| To be done |
Rewrite the whole listing with "pose" changed to "camera" everywhere and every other line kept as it is. Leave out the pictures.

======== Recorded information

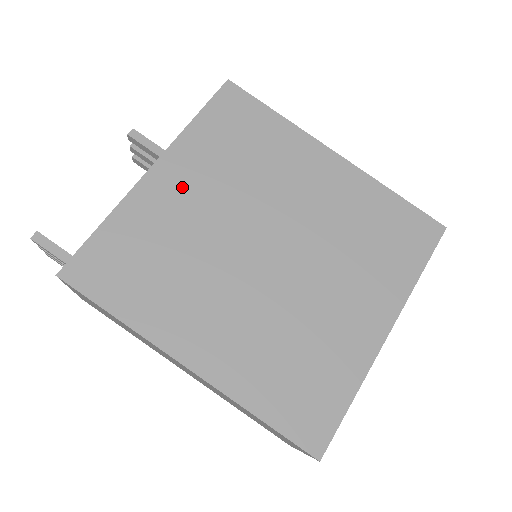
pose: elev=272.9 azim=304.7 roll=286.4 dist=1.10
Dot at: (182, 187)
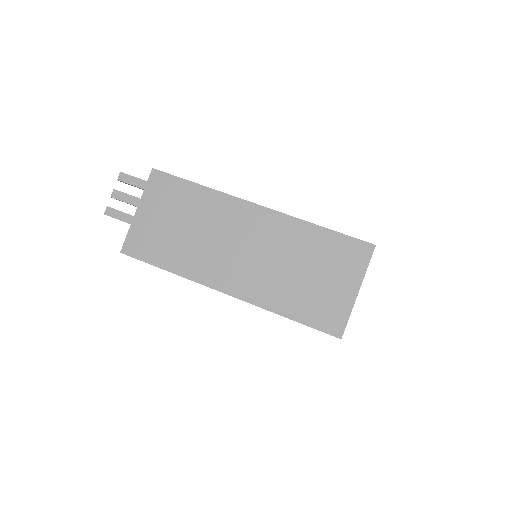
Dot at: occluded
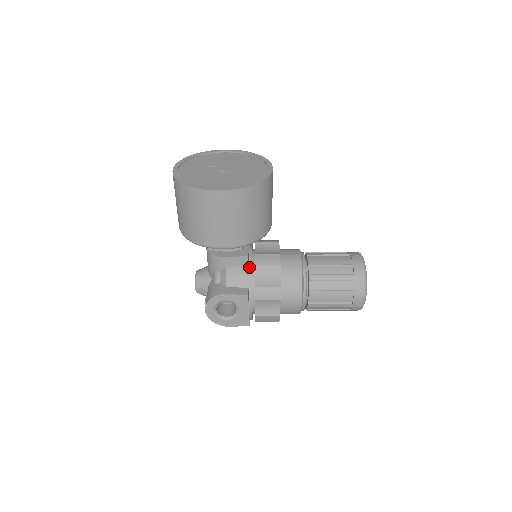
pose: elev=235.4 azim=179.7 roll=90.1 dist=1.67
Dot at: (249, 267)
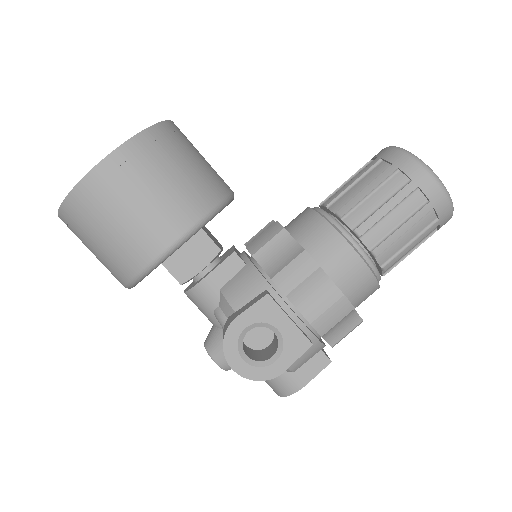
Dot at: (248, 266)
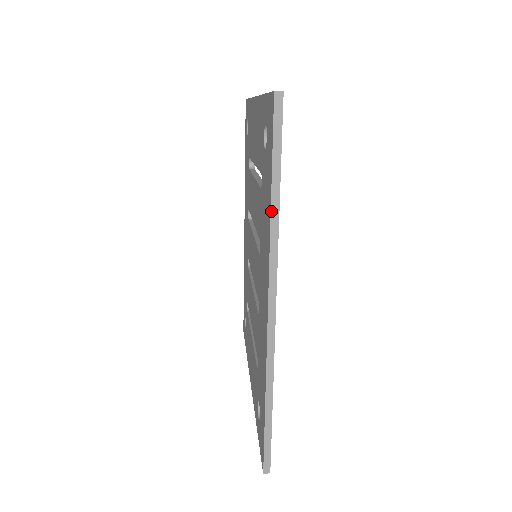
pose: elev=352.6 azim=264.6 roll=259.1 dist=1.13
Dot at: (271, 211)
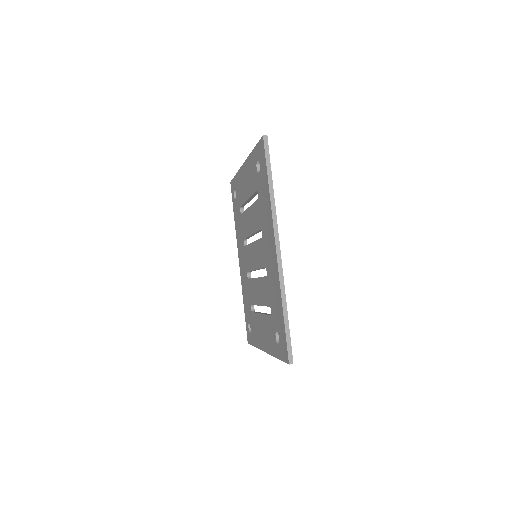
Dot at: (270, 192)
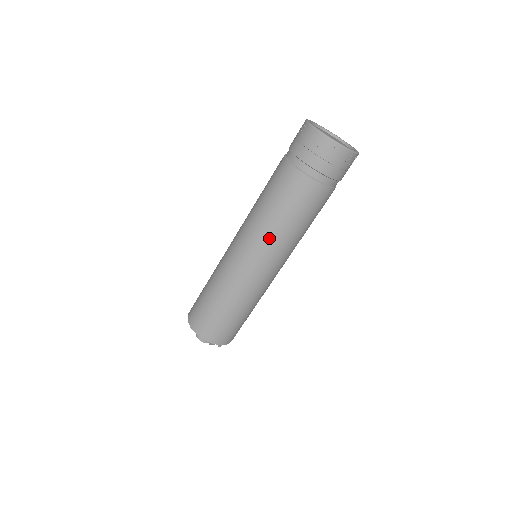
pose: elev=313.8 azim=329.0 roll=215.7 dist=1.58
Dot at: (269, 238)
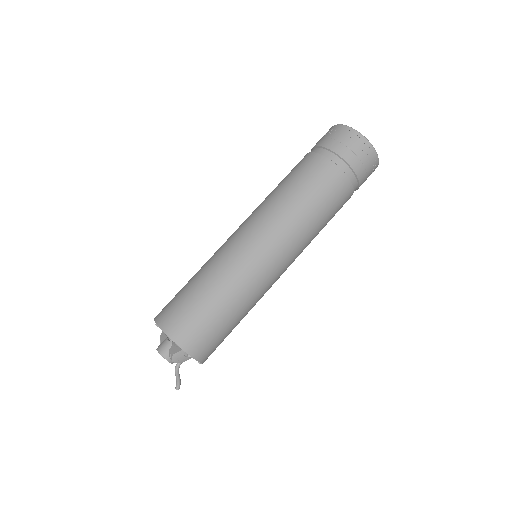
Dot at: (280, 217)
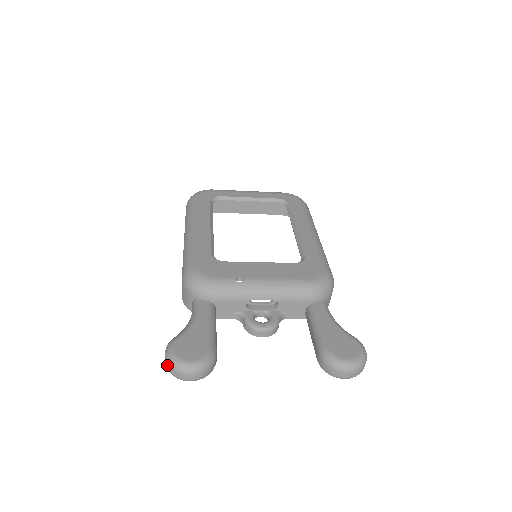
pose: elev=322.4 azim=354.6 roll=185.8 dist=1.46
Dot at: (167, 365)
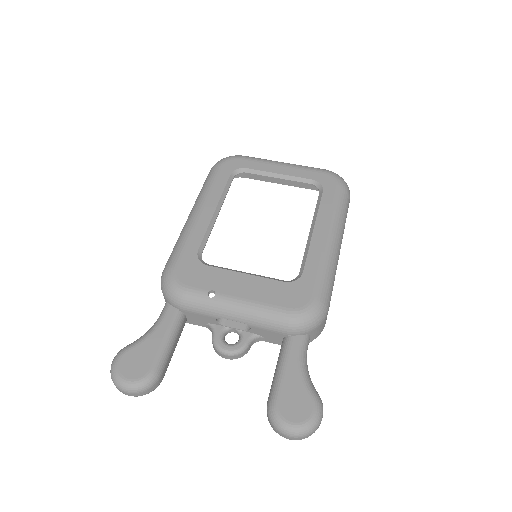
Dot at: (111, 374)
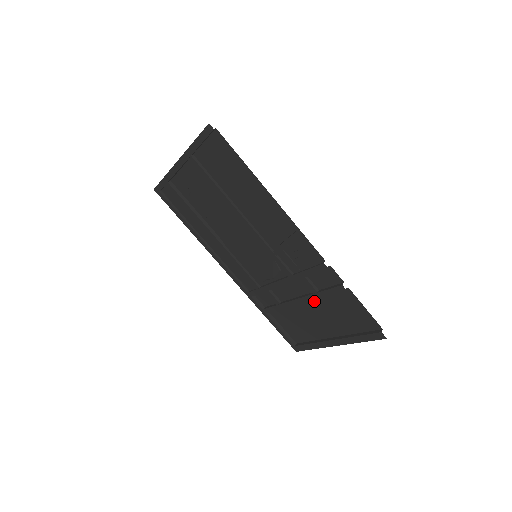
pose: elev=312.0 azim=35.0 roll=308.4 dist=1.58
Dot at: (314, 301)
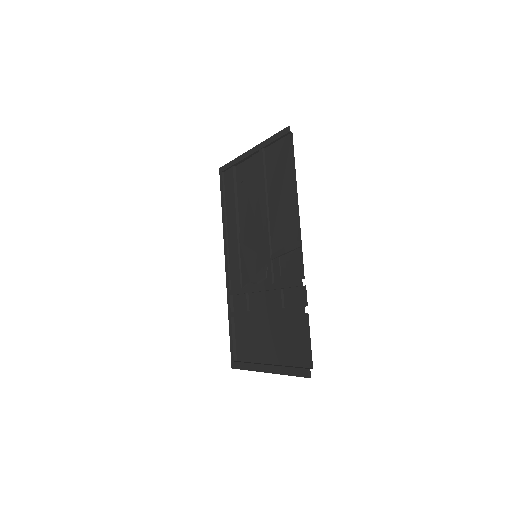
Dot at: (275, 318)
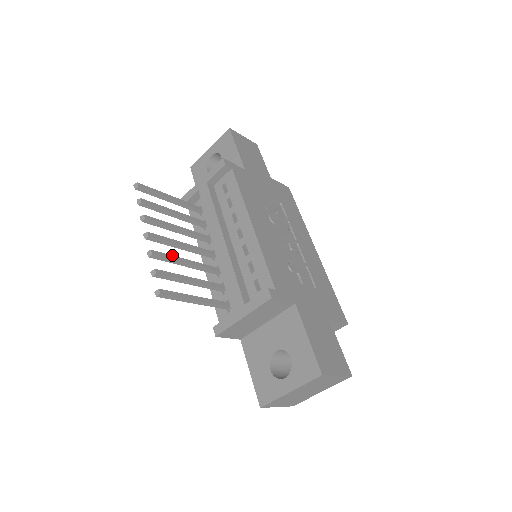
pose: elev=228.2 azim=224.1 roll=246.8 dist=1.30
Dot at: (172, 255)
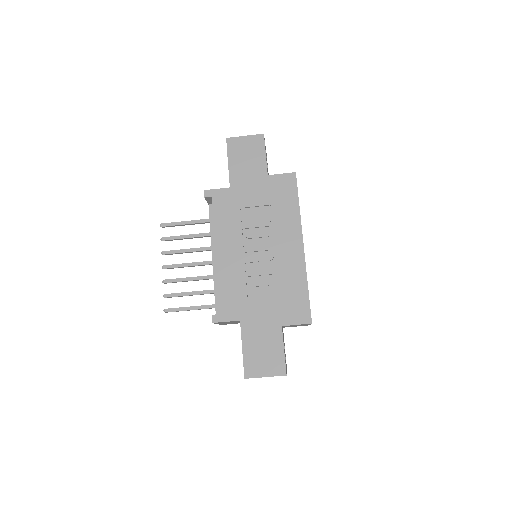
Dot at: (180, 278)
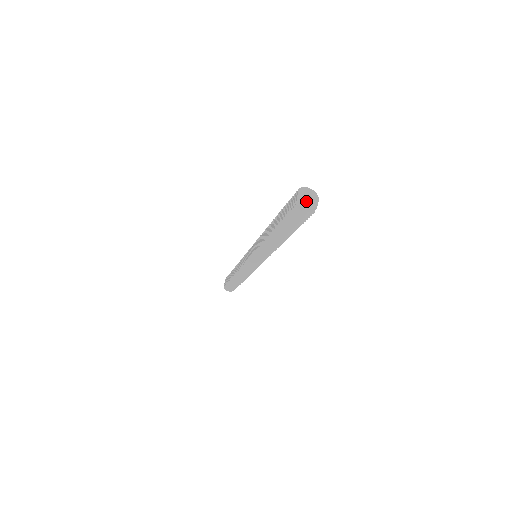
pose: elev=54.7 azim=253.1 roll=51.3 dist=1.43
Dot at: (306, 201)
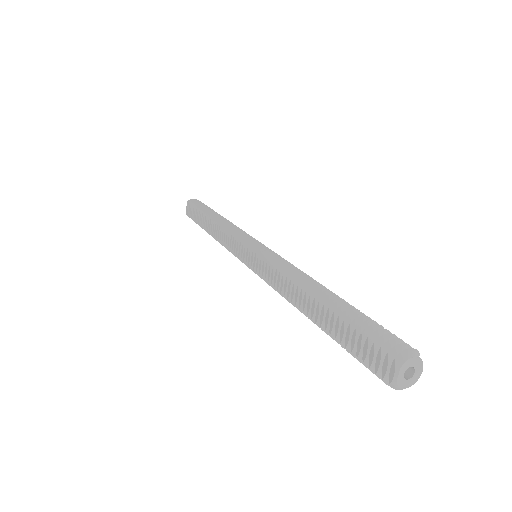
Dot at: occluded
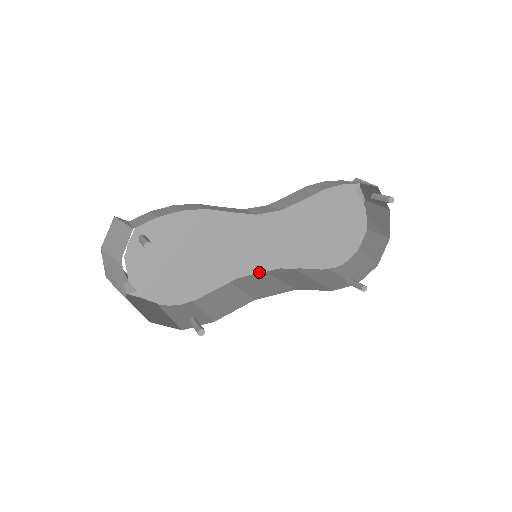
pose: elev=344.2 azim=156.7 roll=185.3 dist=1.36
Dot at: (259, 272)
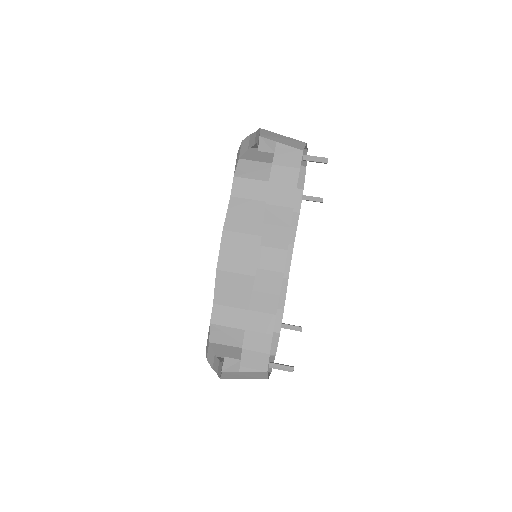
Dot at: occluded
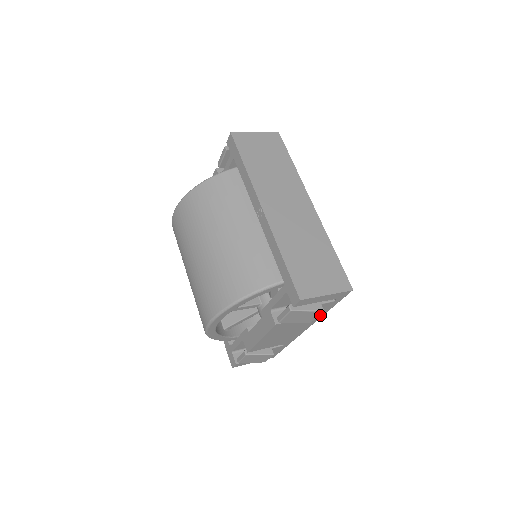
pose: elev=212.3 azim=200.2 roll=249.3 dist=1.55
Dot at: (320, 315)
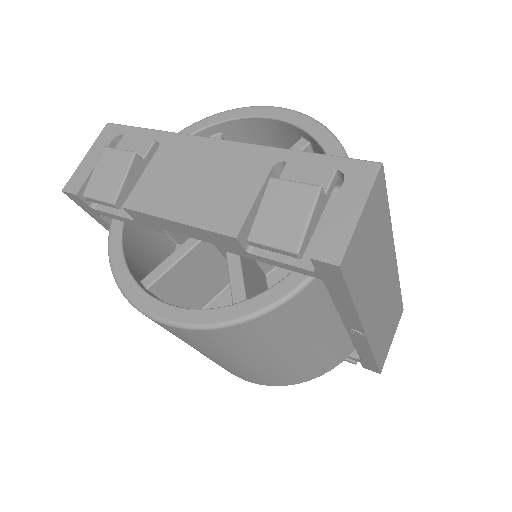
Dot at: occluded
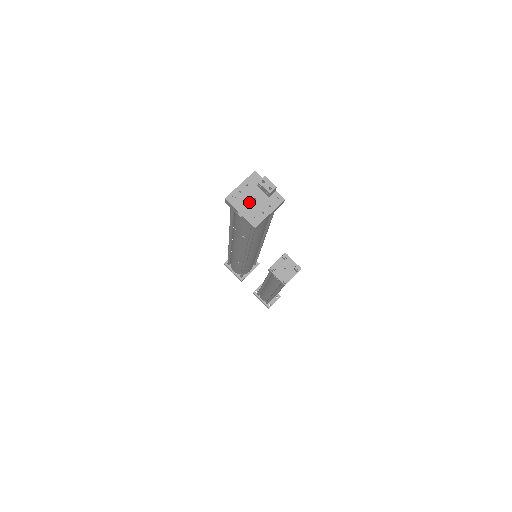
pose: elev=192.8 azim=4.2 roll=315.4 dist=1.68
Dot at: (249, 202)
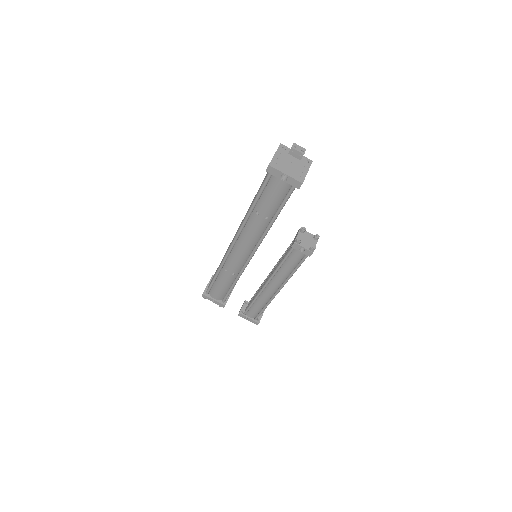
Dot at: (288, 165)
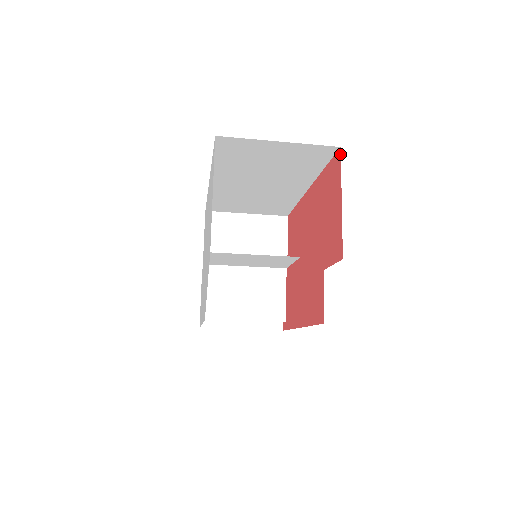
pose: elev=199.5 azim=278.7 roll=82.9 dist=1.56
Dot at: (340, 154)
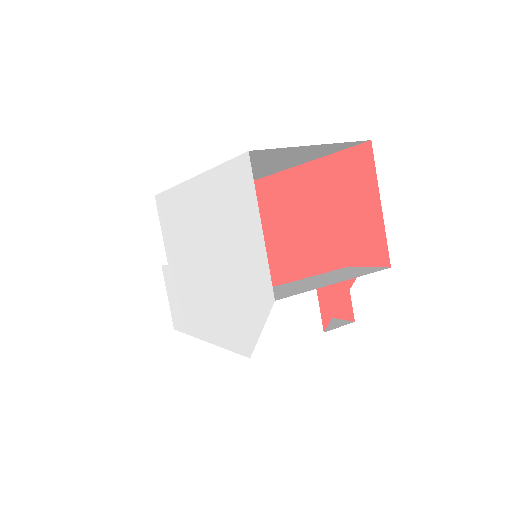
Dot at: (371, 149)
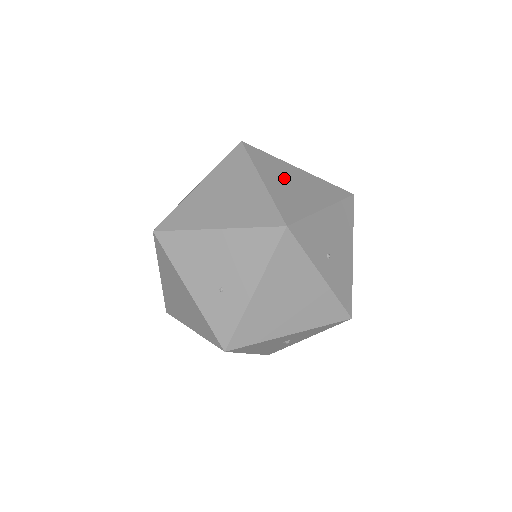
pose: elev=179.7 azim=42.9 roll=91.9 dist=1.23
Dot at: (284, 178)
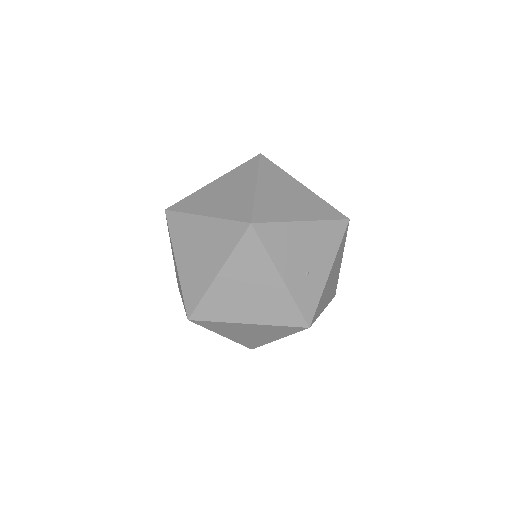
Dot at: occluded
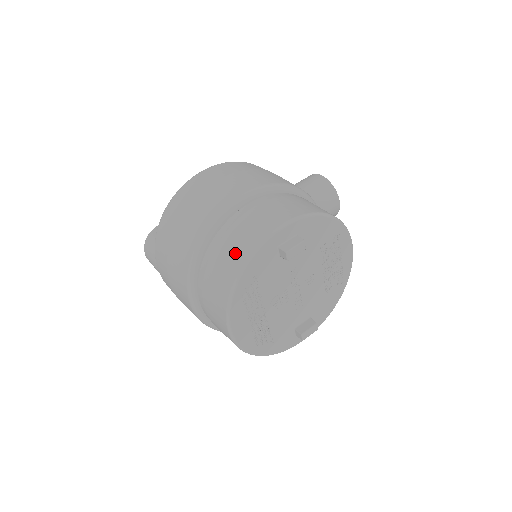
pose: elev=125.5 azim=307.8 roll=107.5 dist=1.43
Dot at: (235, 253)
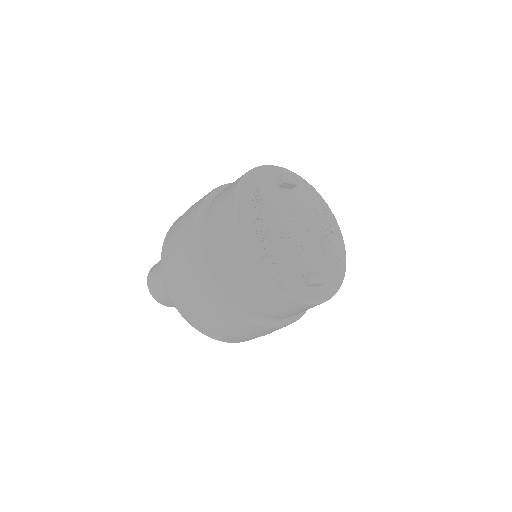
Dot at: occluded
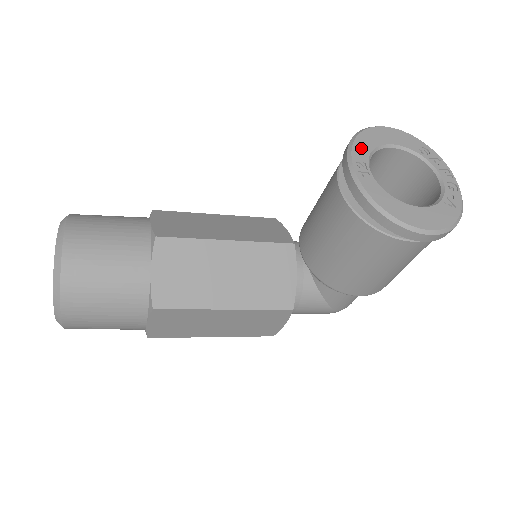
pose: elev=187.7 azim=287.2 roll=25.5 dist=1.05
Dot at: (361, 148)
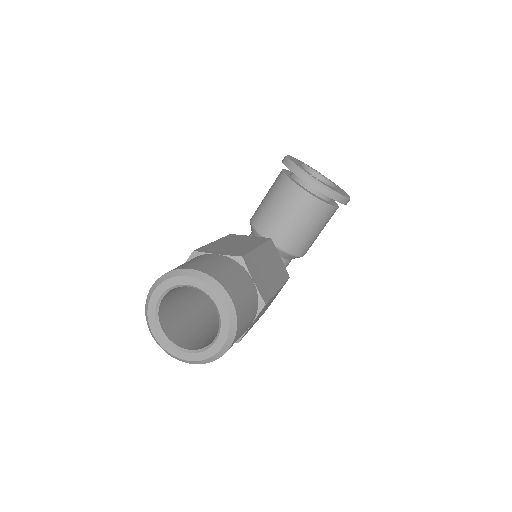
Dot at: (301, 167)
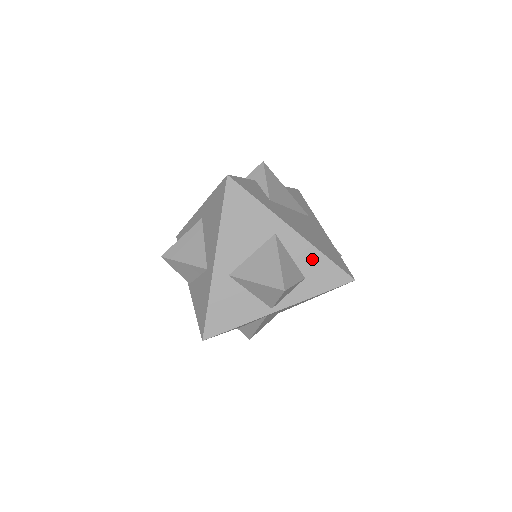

================

| In response |
camera: elev=272.9 azim=304.7 roll=286.4 dist=1.10
Dot at: (182, 187)
Dot at: occluded
camera: elev=235.4 azim=179.7 roll=90.1 dist=1.67
Dot at: (249, 267)
Dot at: (248, 266)
camera: elev=352.6 azim=264.6 roll=259.1 dist=1.13
Dot at: (271, 211)
Dot at: (270, 192)
camera: elev=313.8 azim=329.0 roll=215.7 dist=1.58
Dot at: (269, 238)
Dot at: (280, 217)
camera: elev=322.4 azim=354.6 roll=185.8 dist=1.46
Dot at: (167, 365)
Dot at: (111, 374)
camera: elev=312.0 azim=35.0 roll=308.4 dist=1.58
Dot at: (314, 301)
Dot at: (275, 318)
camera: elev=228.2 azim=224.1 roll=246.8 dist=1.30
Dot at: (172, 255)
Dot at: (180, 278)
camera: elev=54.7 azim=253.1 roll=51.3 dist=1.43
Dot at: (306, 201)
Dot at: occluded
camera: elev=344.2 azim=156.7 roll=185.3 dist=1.36
Dot at: (259, 272)
Dot at: occluded
camera: elev=212.3 azim=200.2 roll=249.3 dist=1.55
Dot at: (320, 315)
Dot at: occluded
camera: elev=192.8 azim=4.2 roll=315.4 dist=1.68
Dot at: (249, 202)
Dot at: (288, 165)
camera: elev=199.5 azim=278.7 roll=82.9 dist=1.56
Dot at: (340, 154)
Dot at: (371, 149)
camera: elev=179.7 azim=42.9 roll=91.9 dist=1.23
Dot at: (284, 178)
Dot at: occluded
camera: elev=125.5 azim=307.8 roll=107.5 dist=1.43
Dot at: (235, 253)
Dot at: occluded
camera: elev=187.7 azim=287.2 roll=25.5 dist=1.05
Dot at: (361, 148)
Dot at: (301, 167)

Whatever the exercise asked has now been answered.